Resolving deltas: 100% (571/571), done.

$ go version
go version go1.14.4 linux/amd64

$ go build ./cmd/flatend

Showcase

Mask Demand Calculator - Helps you quickly calculate the amount of masks your household needs. Serving scraped RSS feeds with Flatend to more than 200K+ site visitors.

Help

Got a question? Either:

  1. Create an issue.
  2. Chat with us on Discord.

FAQ

Is flatend production-ready? Who uses flatend today?

flatend is still a heavy work-in-progress. That being said, it is being field tested with a few enterprise projects related to energy and IoT right now.

Deployments of flatend have also been made with a few hundred thousand visitors.

Will I be able to run flatend myself?

It was built from the start to allow for self-hosting on the cloud, on bare-metal servers, in Docker containers, on Kubernetes, etc. The cloud is your limit (see the pun I did there?).

I'm worried about vendor lock-in - what happens if flatend goes out of business?

flatend's code is completely open in this single Github repository: there's no funny business going on here.

The mission of flatend is to eliminate vendor lock-in and be agnostic to any kinds of hosting environments starting from day one. Also to be somewhat of a breath of fresh air to the existing low-code tools out there.

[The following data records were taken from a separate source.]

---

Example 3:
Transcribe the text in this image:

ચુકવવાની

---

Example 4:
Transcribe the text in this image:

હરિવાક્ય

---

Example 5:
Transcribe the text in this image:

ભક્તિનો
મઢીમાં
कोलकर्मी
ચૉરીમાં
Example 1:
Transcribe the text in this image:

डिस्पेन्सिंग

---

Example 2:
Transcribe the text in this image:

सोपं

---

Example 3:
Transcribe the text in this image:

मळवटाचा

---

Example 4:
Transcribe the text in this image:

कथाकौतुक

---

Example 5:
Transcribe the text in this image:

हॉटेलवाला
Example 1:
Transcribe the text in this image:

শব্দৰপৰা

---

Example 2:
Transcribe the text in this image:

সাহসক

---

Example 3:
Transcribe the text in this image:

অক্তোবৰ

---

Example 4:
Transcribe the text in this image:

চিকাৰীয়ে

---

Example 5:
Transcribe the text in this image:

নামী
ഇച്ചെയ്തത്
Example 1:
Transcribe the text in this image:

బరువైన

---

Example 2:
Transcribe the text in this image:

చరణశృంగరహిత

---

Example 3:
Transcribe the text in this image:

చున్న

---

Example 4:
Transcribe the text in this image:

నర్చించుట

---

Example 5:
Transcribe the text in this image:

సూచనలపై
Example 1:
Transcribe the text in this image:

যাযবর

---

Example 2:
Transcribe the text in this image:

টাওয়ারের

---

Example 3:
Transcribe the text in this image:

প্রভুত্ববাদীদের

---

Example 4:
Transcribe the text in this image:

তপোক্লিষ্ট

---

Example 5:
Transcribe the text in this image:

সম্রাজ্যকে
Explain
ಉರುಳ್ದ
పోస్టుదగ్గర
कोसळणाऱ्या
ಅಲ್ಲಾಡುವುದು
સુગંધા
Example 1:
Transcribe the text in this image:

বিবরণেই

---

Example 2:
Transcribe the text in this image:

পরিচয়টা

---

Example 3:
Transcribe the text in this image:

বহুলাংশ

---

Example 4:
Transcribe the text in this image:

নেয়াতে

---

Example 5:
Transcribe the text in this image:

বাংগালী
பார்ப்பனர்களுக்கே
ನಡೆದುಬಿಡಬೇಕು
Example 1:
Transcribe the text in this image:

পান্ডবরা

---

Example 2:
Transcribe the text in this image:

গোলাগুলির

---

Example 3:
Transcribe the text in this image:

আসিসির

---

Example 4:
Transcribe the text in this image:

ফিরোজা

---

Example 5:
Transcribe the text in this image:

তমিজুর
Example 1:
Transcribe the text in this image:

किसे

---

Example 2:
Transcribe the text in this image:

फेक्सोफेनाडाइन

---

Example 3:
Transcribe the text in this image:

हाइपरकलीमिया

How does flatend compare to XXX?

flatend gives me enough flexibility as a developer to use the tools and deployment patterns I want, gives me the scalability/performance I need, and at the same time lets me be very productive in building products/services quick.

flatend amalgamates a lot of what I sort of wish I had while building roughly tens of hackathon projects and startup projects.

For example, in many cases I just want to spend two bucks a month knowing that the things I build can easily handle a load of thousands of request per second.

Using the API gateways pre-provided with flatend, I can easily build a system that supports that and rapidly prototype its business logic in NodeJS.

Who owns the code that I write in flatend, and the data that I and my users save in flatend?

You own the data and the code. All the code is MIT licensed, and strongly compliant with GDPR/CCPA as well.

All communication across microservices are fully-encrypted end-to-end using AES-256 Galois Counter Mode (GCM). Encryption keys are ephemeral and established per-session, and are established using a X25519 Diffie-Hellman handshake followed by a single pass of BLAKE-2b 256-bit.

Y'know, basically just a hyper-specific standard configuration setting of the Noise Protocol.

I have a 3rd party/legacy system that I need to use with my backend. Can I still use flatend?

flatend from the start was made to be agnostic to whichever databases, programming languages, tools, or hosting environments you choose to put it through.

At the end of the day, flatend is just a protocol. That being said, to use flatend with your system would require writing a sort of shim or SDK for it.

Reach out to us on Discord, maybe the system you are looking to support may be an integration point well worth providing a reference implementation for.

License

flatend, and all of its source code is released under the MIT License.